The dawn of a new era

Young Logan Chicken takes a bold step tomorrow...he's off on his first Scout camp-out without Dad. Well, I'll be there for some of it...I'll drive him and whoever else up (to Deception Pass State Park), and I'll hang out through Lunch. But then, some time around 1 or so, I'll hop in the car and split, leaving him alone in the wilderness. Only not really, 'cause he'll be surrounded by other Boy Scouts. But kind of, since none of his buddies are going and so the only person he really knows is Nick, who is like a Freshman in High School.

So, why am I abandoning him like this? 'cause I've got tickets to Alanis Morisette, that's why. And really, isn't that more important than the boy's first camp-out?

Actually, while that sounds calous, and while I'd love to stay and spend the weekend up there, in a way it's good 'cause a large part of the Boy Scout thing is teaching independence and self reliance. And that's hard to do when Dad's there, and it's hard for Dad to let go. I still remember my first trip with the Boy Scouts - although it involved actual hiking, rather than just car camping...we left Bellevue on a damp Saturday morning (I think...might have been Friday afternoon) and drove out I-90 a ways, parked, and hiked the whopping 2 miles up to Talapus Lake.

My main memory of that trip were the tents - Troop 638 at the time had tents that were really more of a rain fly...two poles - a tall one in front and a short one in the back - with a couple ropes and a bunch of plastic pegs. If you set it up correctly the bottom of the "tent" ended about 3 inches off the ground. You slept on your ground cloth and hoped that none of it was sticking out under the edge of the tent. They worked fine if you did it right, but if you were on a hill, or it was windy, you were going to get damp. They also didn't keep the critters out, as the guy I was sharing a tent with found out when a chipmunk came in, ate through his pack, and ate a good chunk of his candy bar.

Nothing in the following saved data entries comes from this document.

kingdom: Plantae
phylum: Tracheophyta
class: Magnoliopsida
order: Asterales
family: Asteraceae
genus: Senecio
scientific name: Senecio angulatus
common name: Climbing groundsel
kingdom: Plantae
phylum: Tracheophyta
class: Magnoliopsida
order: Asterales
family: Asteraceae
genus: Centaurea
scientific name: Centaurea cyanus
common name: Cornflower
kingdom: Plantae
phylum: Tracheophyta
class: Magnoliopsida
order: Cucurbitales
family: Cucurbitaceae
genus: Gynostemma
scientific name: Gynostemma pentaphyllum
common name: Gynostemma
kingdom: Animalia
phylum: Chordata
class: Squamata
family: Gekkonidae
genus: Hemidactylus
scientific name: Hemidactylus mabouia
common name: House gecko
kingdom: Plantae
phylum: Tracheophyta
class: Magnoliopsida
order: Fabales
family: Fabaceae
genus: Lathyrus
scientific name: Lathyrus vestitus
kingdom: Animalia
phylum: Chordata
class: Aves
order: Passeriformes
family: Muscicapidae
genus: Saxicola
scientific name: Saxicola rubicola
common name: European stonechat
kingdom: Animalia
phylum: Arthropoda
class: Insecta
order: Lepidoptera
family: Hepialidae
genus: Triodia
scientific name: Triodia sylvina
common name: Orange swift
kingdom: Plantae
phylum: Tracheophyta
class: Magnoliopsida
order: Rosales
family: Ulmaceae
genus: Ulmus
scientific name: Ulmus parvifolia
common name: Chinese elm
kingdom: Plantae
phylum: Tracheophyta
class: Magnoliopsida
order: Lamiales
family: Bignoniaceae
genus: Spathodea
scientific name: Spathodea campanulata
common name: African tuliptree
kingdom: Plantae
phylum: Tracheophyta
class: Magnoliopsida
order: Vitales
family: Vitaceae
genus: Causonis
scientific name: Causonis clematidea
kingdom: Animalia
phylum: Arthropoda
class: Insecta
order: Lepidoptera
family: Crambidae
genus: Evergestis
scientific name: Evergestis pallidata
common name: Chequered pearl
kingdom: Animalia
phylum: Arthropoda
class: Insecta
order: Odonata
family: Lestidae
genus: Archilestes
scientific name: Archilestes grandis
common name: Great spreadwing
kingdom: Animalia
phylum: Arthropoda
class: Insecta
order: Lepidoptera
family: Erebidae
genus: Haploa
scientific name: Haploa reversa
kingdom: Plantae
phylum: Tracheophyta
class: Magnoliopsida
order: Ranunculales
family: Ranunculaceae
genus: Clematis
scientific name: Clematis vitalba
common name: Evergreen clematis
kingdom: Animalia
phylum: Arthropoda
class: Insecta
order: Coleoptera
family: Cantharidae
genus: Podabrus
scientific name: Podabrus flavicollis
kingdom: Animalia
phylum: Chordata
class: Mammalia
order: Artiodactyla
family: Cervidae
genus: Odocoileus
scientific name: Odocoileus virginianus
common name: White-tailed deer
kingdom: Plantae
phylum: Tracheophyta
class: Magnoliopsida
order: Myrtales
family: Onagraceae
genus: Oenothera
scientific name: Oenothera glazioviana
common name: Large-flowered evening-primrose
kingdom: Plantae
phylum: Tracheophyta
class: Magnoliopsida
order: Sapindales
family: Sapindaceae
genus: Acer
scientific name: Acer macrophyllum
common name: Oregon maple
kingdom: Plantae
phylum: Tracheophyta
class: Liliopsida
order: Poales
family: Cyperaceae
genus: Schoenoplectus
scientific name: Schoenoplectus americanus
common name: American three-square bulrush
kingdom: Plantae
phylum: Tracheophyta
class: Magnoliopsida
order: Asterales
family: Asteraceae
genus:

I also remember the poncho. That was the first time I'd worn a rain poncho, and since Dad liked to buy things I could grow into it was huge (well, to his credit it was supposed to be big enough to cover me AND the backpack). We looked like bats wandering around the camp site under the dripping trees.

And I remember that that was when I learned that if you're standing around a camp fire and the smoke is blowing in your face, if you say "I hate rabbits" it makes the smoke go away. Or it's supposed never really worked for me. Wonder if that tradition continues? I guess I'll find out on Sunday when I drive back up to pick the boy up!


bonnie said...

Tag, you're it!


bonnie said...

ps - Fun being reminded of the contrast between some of those older-school tents vs. the spiffy little sky-blue number with the bungee-loaded flexy-poles and the handy-dandy sandy-gear foyers I have now.